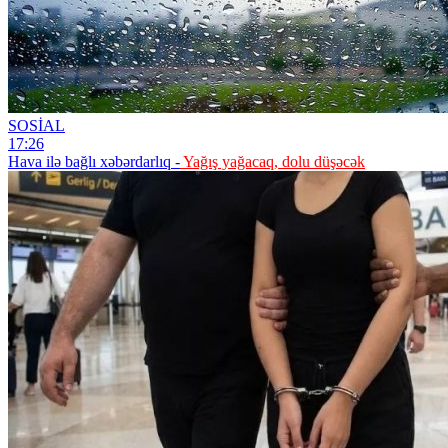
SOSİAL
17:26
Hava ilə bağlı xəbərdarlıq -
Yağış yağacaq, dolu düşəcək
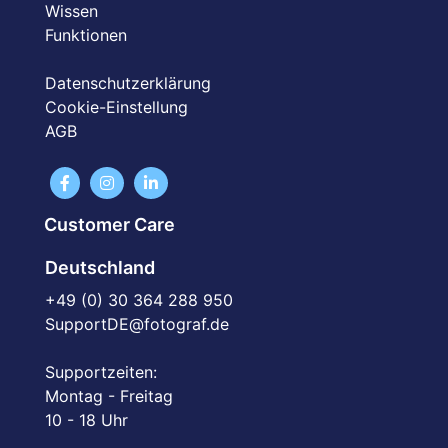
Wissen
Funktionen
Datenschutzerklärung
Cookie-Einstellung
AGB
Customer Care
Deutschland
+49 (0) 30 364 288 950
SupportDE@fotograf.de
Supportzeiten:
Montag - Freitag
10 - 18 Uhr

:::

*TASK BRIEF:*
Recast every line of the listing above as a numbered list, leaving out the blank lines and the pictures.

*OUTPUT:*
1. SOSİAL
2. 17:26
3. Hava ilə bağlı xəbərdarlıq -
4. Yağış yağacaq, dolu düşəcək
5. Wissen
6. Funktionen
7. Datenschutzerklärung
8. Cookie-Einstellung
9. AGB
10. Customer Care
11. Deutschland
12. +49 (0) 30 364 288 950
13. SupportDE@fotograf.de
14. Supportzeiten:
15. Montag - Freitag
16. 10 - 18 Uhr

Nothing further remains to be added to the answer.